-- EXERCISE INPUTS follows --
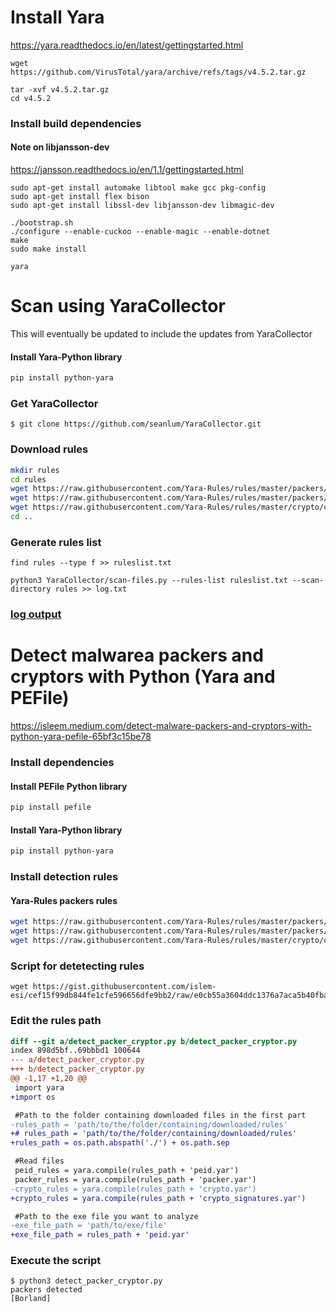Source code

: # Install Yara
https://yara.readthedocs.io/en/latest/gettingstarted.html
```
wget https://github.com/VirusTotal/yara/archive/refs/tags/v4.5.2.tar.gz
```
```
tar -xvf v4.5.2.tar.gz
cd v4.5.2
```
### Install build dependencies
#### Note on libjansson-dev
https://jansson.readthedocs.io/en/1.1/gettingstarted.html
```
sudo apt-get install automake libtool make gcc pkg-config
sudo apt-get install flex bison
sudo apt-get install libssl-dev libjansson-dev libmagic-dev
```
```
./bootstrap.sh
./configure --enable-cuckoo --enable-magic --enable-dotnet
make
sudo make install
```
```
yara
```

# Scan using YaraCollector

This will eventually be updated to include the updates from YaraCollector
#### Install Yara-Python library
```bash
pip install python-yara
```
### Get YaraCollector
```
$ git clone https://github.com/seanlum/YaraCollector.git
```
### Download rules
```bash
mkdir rules
cd rules
wget https://raw.githubusercontent.com/Yara-Rules/rules/master/packers/peid.yar
wget https://raw.githubusercontent.com/Yara-Rules/rules/master/packers/packer.yar
wget https://raw.githubusercontent.com/Yara-Rules/rules/master/crypto/crypto_signatures.yar
cd ..
```
### Generate rules list
```
find rules --type f >> ruleslist.txt
```
```
python3 YaraCollector/scan-files.py --rules-list ruleslist.txt --scan-directory rules >> log.txt
```
### [log output](./files/log.txt)

# Detect malwarea packers and cryptors with Python (Yara and PEFile)

https://isleem.medium.com/detect-malware-packers-and-cryptors-with-python-yara-pefile-65bf3c15be78



### Install dependencies
#### Install PEFile Python library
```bash
pip install pefile
```
#### Install Yara-Python library
```bash
pip install python-yara
```

### Install detection rules
#### Yara-Rules packers rules
```bash
wget https://raw.githubusercontent.com/Yara-Rules/rules/master/packers/peid.yar
wget https://raw.githubusercontent.com/Yara-Rules/rules/master/packers/packer.yar
wget https://raw.githubusercontent.com/Yara-Rules/rules/master/crypto/crypto_signatures.yar
```
### Script for detetecting rules
```
wget https://gist.githubusercontent.com/islem-esi/cef15f99db844fe1cfe596656dfe9bb2/raw/e0cb55a3604ddc1376a7aca5b40fba2949929920/detect_packer_cryptor.py
```

### Edit the rules path

```diff
diff --git a/detect_packer_cryptor.py b/detect_packer_cryptor.py
index 898d5bf..69bbbd1 100644
--- a/detect_packer_cryptor.py
+++ b/detect_packer_cryptor.py
@@ -1,17 +1,20 @@
 import yara
+import os

 #Path to the folder containing downloaded files in the first part
-rules_path = 'path/to/the/folder/containing/downloaded/rules'
+# rules_path = 'path/to/the/folder/containing/downloaded/rules'
+rules_path = os.path.abspath('./') + os.path.sep

 #Read files
 peid_rules = yara.compile(rules_path + 'peid.yar')
 packer_rules = yara.compile(rules_path + 'packer.yar')
-crypto_rules = yara.compile(rules_path + 'crypto.yar')
+crypto_rules = yara.compile(rules_path + 'crypto_signatures.yar')

 #Path to the exe file you want to analyze
-exe_file_path = 'path/to/exe/file'
+exe_file_path = rules_path + 'peid.yar'
```

### Execute the script
```
$ python3 detect_packer_cryptor.py
packers detected
[Borland]
```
-- EXERCISE INPUTS concluded --
# ACTIVITY
Could you output all the entries above exactly as written, leaving out the pictures?

# EXERCISE RESPONSE
Source code

: # Install Yara
https://yara.readthedocs.io/en/latest/gettingstarted.html
```
wget https://github.com/VirusTotal/yara/archive/refs/tags/v4.5.2.tar.gz
```
```
tar -xvf v4.5.2.tar.gz
cd v4.5.2
```
### Install build dependencies
#### Note on libjansson-dev
https://jansson.readthedocs.io/en/1.1/gettingstarted.html
```
sudo apt-get install automake libtool make gcc pkg-config
sudo apt-get install flex bison
sudo apt-get install libssl-dev libjansson-dev libmagic-dev
```
```
./bootstrap.sh
./configure --enable-cuckoo --enable-magic --enable-dotnet
make
sudo make install
```
```
yara
```

# Scan using YaraCollector

This will eventually be updated to include the updates from YaraCollector
#### Install Yara-Python library
```bash
pip install python-yara
```
### Get YaraCollector
```
$ git clone https://github.com/seanlum/YaraCollector.git
```
### Download rules
```bash
mkdir rules
cd rules
wget https://raw.githubusercontent.com/Yara-Rules/rules/master/packers/peid.yar
wget https://raw.githubusercontent.com/Yara-Rules/rules/master/packers/packer.yar
wget https://raw.githubusercontent.com/Yara-Rules/rules/master/crypto/crypto_signatures.yar
cd ..
```
### Generate rules list
```
find rules --type f >> ruleslist.txt
```
```
python3 YaraCollector/scan-files.py --rules-list ruleslist.txt --scan-directory rules >> log.txt
```
### [log output](./files/log.txt)

# Detect malwarea packers and cryptors with Python (Yara and PEFile)

https://isleem.medium.com/detect-malware-packers-and-cryptors-with-python-yara-pefile-65bf3c15be78



### Install dependencies
#### Install PEFile Python library
```bash
pip install pefile
```
#### Install Yara-Python library
```bash
pip install python-yara
```

### Install detection rules
#### Yara-Rules packers rules
```bash
wget https://raw.githubusercontent.com/Yara-Rules/rules/master/packers/peid.yar
wget https://raw.githubusercontent.com/Yara-Rules/rules/master/packers/packer.yar
wget https://raw.githubusercontent.com/Yara-Rules/rules/master/crypto/crypto_signatures.yar
```
### Script for detetecting rules
```
wget https://gist.githubusercontent.com/islem-esi/cef15f99db844fe1cfe596656dfe9bb2/raw/e0cb55a3604ddc1376a7aca5b40fba2949929920/detect_packer_cryptor.py
```

### Edit the rules path

```diff
diff --git a/detect_packer_cryptor.py b/detect_packer_cryptor.py
index 898d5bf..69bbbd1 100644
--- a/detect_packer_cryptor.py
+++ b/detect_packer_cryptor.py
@@ -1,17 +1,20 @@
 import yara
+import os

 #Path to the folder containing downloaded files in the first part
-rules_path = 'path/to/the/folder/containing/downloaded/rules'
+# rules_path = 'path/to/the/folder/containing/downloaded/rules'
+rules_path = os.path.abspath('./') + os.path.sep

 #Read files
 peid_rules = yara.compile(rules_path + 'peid.yar')
 packer_rules = yara.compile(rules_path + 'packer.yar')
-crypto_rules = yara.compile(rules_path + 'crypto.yar')
+crypto_rules = yara.compile(rules_path + 'crypto_signatures.yar')

 #Path to the exe file you want to analyze
-exe_file_path = 'path/to/exe/file'
+exe_file_path = rules_path + 'peid.yar'
```

### Execute the script
```
$ python3 detect_packer_cryptor.py
packers detected
[Borland]
```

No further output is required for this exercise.